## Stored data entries
########################################
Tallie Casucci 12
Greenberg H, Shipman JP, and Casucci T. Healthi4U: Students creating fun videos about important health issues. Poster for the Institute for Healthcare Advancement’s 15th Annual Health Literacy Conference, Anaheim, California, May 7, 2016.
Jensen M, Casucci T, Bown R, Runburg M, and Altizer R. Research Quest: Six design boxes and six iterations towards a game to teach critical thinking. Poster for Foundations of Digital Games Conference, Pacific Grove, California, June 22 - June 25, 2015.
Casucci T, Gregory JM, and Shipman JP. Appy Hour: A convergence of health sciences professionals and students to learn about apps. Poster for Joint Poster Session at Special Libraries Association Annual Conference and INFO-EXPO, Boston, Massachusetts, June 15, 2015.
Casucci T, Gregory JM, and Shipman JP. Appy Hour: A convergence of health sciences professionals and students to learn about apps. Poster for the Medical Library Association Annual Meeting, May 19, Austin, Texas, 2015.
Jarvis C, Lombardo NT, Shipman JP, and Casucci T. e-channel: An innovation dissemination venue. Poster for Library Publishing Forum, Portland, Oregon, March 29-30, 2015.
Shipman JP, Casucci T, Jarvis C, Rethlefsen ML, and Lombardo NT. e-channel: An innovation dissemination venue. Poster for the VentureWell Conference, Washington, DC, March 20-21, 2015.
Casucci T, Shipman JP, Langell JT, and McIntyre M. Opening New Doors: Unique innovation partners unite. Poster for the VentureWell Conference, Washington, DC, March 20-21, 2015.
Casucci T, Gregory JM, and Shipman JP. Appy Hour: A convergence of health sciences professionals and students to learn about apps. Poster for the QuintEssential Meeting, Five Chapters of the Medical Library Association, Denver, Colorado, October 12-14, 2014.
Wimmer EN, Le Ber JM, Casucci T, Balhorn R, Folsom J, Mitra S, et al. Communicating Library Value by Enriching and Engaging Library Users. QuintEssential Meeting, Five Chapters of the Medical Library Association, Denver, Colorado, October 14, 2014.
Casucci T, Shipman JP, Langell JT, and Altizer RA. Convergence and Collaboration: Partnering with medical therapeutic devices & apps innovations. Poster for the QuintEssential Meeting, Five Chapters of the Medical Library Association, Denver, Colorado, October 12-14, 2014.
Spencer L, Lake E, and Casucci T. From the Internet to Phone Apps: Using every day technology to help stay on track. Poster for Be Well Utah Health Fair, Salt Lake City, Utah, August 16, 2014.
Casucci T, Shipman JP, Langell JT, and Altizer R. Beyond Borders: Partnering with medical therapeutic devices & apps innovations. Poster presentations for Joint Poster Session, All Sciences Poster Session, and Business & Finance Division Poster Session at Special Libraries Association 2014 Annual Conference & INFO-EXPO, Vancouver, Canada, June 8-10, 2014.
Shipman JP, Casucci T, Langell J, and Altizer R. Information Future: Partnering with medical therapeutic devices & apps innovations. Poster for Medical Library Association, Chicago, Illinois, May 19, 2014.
########################################
## EXERCISE
Could you retype all of the records above exactly as they appear?

## ANSWER TO THE PROBLEM
Tallie Casucci 12
Greenberg H, Shipman JP, and Casucci T. Healthi4U: Students creating fun videos about important health issues. Poster for the Institute for Healthcare Advancement’s 15th Annual Health Literacy Conference, Anaheim, California, May 7, 2016.
Jensen M, Casucci T, Bown R, Runburg M, and Altizer R. Research Quest: Six design boxes and six iterations towards a game to teach critical thinking. Poster for Foundations of Digital Games Conference, Pacific Grove, California, June 22 - June 25, 2015.
Casucci T, Gregory JM, and Shipman JP. Appy Hour: A convergence of health sciences professionals and students to learn about apps. Poster for Joint Poster Session at Special Libraries Association Annual Conference and INFO-EXPO, Boston, Massachusetts, June 15, 2015.
Casucci T, Gregory JM, and Shipman JP. Appy Hour: A convergence of health sciences professionals and students to learn about apps. Poster for the Medical Library Association Annual Meeting, May 19, Austin, Texas, 2015.
Jarvis C, Lombardo NT, Shipman JP, and Casucci T. e-channel: An innovation dissemination venue. Poster for Library Publishing Forum, Portland, Oregon, March 29-30, 2015.
Shipman JP, Casucci T, Jarvis C, Rethlefsen ML, and Lombardo NT. e-channel: An innovation dissemination venue. Poster for the VentureWell Conference, Washington, DC, March 20-21, 2015.
Casucci T, Shipman JP, Langell JT, and McIntyre M. Opening New Doors: Unique innovation partners unite. Poster for the VentureWell Conference, Washington, DC, March 20-21, 2015.
Casucci T, Gregory JM, and Shipman JP. Appy Hour: A convergence of health sciences professionals and students to learn about apps. Poster for the QuintEssential Meeting, Five Chapters of the Medical Library Association, Denver, Colorado, October 12-14, 2014.
Wimmer EN, Le Ber JM, Casucci T, Balhorn R, Folsom J, Mitra S, et al. Communicating Library Value by Enriching and Engaging Library Users. QuintEssential Meeting, Five Chapters of the Medical Library Association, Denver, Colorado, October 14, 2014.
Casucci T, Shipman JP, Langell JT, and Altizer RA. Convergence and Collaboration: Partnering with medical therapeutic devices & apps innovations. Poster for the QuintEssential Meeting, Five Chapters of the Medical Library Association, Denver, Colorado, October 12-14, 2014.
Spencer L, Lake E, and Casucci T. From the Internet to Phone Apps: Using every day technology to help stay on track. Poster for Be Well Utah Health Fair, Salt Lake City, Utah, August 16, 2014.
Casucci T, Shipman JP, Langell JT, and Altizer R. Beyond Borders: Partnering with medical therapeutic devices & apps innovations. Poster presentations for Joint Poster Session, All Sciences Poster Session, and Business & Finance Division Poster Session at Special Libraries Association 2014 Annual Conference & INFO-EXPO, Vancouver, Canada, June 8-10, 2014.
Shipman JP, Casucci T, Langell J, and Altizer R. Information Future: Partnering with medical therapeutic devices & apps innovations. Poster for Medical Library Association, Chicago, Illinois, May 19, 2014.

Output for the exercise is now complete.